(Records from a collection)
□ □ □ □

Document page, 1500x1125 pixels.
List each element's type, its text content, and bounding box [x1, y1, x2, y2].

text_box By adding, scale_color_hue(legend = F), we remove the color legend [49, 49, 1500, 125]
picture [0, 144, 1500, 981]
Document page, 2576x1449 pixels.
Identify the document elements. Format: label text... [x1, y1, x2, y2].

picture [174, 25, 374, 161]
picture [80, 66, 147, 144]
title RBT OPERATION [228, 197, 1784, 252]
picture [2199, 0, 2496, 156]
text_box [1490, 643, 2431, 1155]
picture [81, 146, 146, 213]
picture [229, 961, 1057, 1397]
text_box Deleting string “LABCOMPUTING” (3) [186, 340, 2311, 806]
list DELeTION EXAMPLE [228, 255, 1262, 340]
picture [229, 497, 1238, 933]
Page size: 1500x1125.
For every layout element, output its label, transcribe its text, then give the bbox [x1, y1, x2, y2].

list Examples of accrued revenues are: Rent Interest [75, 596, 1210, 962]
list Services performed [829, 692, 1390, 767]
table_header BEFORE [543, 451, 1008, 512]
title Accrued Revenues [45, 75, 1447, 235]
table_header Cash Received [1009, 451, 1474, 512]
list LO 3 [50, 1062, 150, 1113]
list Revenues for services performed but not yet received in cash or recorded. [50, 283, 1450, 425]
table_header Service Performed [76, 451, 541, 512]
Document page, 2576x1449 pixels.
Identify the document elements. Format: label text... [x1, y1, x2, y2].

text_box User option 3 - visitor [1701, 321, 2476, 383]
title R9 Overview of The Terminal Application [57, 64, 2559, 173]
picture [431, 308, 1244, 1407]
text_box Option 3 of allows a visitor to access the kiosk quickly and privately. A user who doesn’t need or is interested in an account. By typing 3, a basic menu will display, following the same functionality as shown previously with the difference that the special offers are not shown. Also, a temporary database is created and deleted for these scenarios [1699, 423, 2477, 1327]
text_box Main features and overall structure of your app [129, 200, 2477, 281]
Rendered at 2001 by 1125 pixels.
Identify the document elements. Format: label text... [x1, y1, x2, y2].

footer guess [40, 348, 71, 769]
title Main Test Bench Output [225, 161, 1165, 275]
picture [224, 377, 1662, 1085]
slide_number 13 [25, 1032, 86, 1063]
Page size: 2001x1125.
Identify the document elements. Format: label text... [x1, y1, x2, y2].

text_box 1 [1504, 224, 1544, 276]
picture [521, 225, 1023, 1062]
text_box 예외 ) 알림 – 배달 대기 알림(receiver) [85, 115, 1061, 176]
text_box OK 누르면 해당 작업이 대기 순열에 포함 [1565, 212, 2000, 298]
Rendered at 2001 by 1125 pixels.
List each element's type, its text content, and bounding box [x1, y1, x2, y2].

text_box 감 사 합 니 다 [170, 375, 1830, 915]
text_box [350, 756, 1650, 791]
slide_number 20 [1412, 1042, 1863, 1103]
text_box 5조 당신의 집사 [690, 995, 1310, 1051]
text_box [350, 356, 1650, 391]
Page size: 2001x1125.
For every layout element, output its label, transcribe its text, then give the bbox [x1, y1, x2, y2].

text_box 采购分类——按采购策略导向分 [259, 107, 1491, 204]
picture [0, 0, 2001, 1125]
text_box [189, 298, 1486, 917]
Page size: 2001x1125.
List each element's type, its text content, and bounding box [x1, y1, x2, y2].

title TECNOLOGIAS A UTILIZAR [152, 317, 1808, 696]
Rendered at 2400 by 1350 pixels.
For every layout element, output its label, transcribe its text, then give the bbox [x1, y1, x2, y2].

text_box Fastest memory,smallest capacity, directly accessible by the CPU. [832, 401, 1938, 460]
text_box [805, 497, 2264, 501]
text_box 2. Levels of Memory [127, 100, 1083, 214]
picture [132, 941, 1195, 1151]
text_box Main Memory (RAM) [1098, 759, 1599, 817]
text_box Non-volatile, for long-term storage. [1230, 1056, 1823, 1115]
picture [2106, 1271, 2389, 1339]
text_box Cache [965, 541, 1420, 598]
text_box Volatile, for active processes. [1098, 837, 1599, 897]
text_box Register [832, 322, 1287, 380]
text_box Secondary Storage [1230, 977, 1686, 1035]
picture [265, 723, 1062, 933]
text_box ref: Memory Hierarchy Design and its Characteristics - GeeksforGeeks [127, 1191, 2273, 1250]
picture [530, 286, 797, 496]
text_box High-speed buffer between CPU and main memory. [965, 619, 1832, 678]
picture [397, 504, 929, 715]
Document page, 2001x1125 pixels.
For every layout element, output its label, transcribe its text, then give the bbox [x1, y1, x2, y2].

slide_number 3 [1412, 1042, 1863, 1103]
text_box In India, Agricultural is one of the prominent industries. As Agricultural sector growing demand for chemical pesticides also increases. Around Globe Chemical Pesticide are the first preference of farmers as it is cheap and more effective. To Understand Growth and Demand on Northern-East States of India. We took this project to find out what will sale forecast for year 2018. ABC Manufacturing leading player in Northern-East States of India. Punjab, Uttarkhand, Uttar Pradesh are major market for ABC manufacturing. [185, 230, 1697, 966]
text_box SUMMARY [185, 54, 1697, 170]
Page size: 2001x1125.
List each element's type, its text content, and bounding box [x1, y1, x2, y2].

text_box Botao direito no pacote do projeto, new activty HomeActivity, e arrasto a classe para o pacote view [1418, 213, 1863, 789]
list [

□ □ □ □

◆ EXERCISE DETAILS:
Go through the records above, find every line with the word "pixels", and list those lines.

◆ WRITTEN RESPONSE:
Document page, 1500x1125 pixels.
Document page, 2576x1449 pixels.
Document page, 2576x1449 pixels.
Rendered at 2001 by 1125 pixels.
Rendered at 2001 by 1125 pixels.
Rendered at 2400 by 1350 pixels.
Document page, 2001x1125 pixels.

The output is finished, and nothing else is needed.